ValWood commented 4 years ago

OK I can add that one to rem1 to our list of alternative transcripts to describe.

ValWood commented 4 years ago

I added rem1 to a table of known alternative transcripts to test the system on" https://github.com/pombase/curation/issues/61 do you have a PMID?

kimrutherford commented 4 years ago

Still needed here:

Anything else?

ValWood commented 4 years ago

I can't remember what it looks like and your test server is down.

Do we have the transcript coordinates on mouse-over or did people feel that was not important?

I'm happy for it to go live when the 3 above are done anyway because it is useful as it is.

mah11 commented 4 years ago

ping me on #1582 if it's ready for documenation (will be nice to have a screenshot for it)

kimrutherford commented 4 years ago

The test server is up again now.

Do we have the transcript coordinates on mouse-over or did people feel that was not important?

I've added a "Show transcript coords" checkbox to toggle the coordinates.

I'm happy for it to go live when the 3 above are done anyway because it is useful as it is.

OK, I'll work on 1 and 2 and then let Midori know when it's ready for a screenshot and documentation.

mah11 commented 4 years ago

That looks nice!

juanmatacambridge commented 4 years ago

Agree!

On 13/08/2020 11:48, Midori Harris wrote:

That looks nice!

— You are receiving this because you were mentioned. Reply to this email directly, view it on GitHub https://github.com/pombase/website/issues/1517#issuecomment-673405763, or unsubscribe https://github.com/notifications/unsubscribe-auth/AQP6IYDSCVKCC7KBPSQR6BLSAPAGBANCNFSM4M3HHKGQ.

-- Dr Juan Mata Deputy Head of Department (Postgraduate Education and Training) University Senior Lecturer Department of Biochemistry University of Cambridge Hopkins Building Cambridge CB2 1QW

ValWood commented 4 years ago

very nice!

kimrutherford commented 4 years ago

start and end coordinates on the figure

Having tried this I'm not sure it helps. The start and end are in the "Location:" bit just above the graphic. It looks a bit redundant having the start and end a second time. Does anyone have a strong opinion about this? Here's how it looks before and after:

transcript-diagram-start-end-0

transcript-diagram-start-end-1

ValWood commented 4 years ago

yes agreed, it's easy to see in the table. Sorry about that...
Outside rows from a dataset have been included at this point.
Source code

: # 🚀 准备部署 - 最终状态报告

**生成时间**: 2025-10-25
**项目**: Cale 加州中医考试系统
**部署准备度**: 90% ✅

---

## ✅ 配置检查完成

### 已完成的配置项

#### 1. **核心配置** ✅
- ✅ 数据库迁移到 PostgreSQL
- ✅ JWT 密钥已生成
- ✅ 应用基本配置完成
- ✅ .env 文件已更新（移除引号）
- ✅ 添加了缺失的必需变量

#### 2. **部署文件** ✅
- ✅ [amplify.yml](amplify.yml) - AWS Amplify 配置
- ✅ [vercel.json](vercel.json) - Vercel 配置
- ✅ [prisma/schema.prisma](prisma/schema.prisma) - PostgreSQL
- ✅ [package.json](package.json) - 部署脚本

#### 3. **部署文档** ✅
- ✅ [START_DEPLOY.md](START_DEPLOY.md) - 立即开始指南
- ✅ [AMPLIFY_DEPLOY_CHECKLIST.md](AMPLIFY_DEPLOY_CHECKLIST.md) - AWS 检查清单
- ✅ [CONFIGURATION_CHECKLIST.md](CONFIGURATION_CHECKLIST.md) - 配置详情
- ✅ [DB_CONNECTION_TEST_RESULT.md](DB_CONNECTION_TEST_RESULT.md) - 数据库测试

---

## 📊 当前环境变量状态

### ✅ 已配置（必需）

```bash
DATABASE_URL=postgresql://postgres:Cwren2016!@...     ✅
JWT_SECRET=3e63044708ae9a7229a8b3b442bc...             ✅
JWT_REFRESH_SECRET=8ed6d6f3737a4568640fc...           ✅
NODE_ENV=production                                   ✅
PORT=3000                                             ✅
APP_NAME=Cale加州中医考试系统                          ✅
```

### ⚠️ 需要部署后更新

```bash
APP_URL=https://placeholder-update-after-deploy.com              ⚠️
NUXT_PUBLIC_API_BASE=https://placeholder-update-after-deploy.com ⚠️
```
kimrutherford commented 4 years ago

yes agreed, it's easy to see in the table. Sorry about that...

No problem. I'm working on adding a key and then it's probably ready for screenshots and docs.

kimrutherford commented 4 years ago

I'm working on adding a key and then it's probably ready for screenshots and docs.

I've added a key and moved the coordinate system toggle button to the top right:

transcript-diagram-key-1

Please let me know if there are any changes I should make before doing screenshots.

ValWood commented 4 years ago

looks good, again with the explicit labelling, probably not even necessary?

mah11 commented 4 years ago

Not sure I understand this from Val

again with the explicit labelling, probably not even necessary?

... but I think it looks fine now and will go ahead with documentation.

mah11 commented 4 years ago

p.s. I like the new toggle button placement

kimrutherford commented 4 years ago

... but I think it looks fine now and will go ahead with documentation.

Thanks.

p.s. I like the new toggle button placement

Cheers. I thought it made sense to put it there as future-proofing for when we have multiple transcripts.

mah11 commented 4 years ago

OK, I've committed some documentation.

kimrutherford commented 4 years ago

OK, I've committed some documentation.

Thanks. The transcript section will be visible on the main site in the morning.

I'm going to close this issue. We can open new issues for any problems.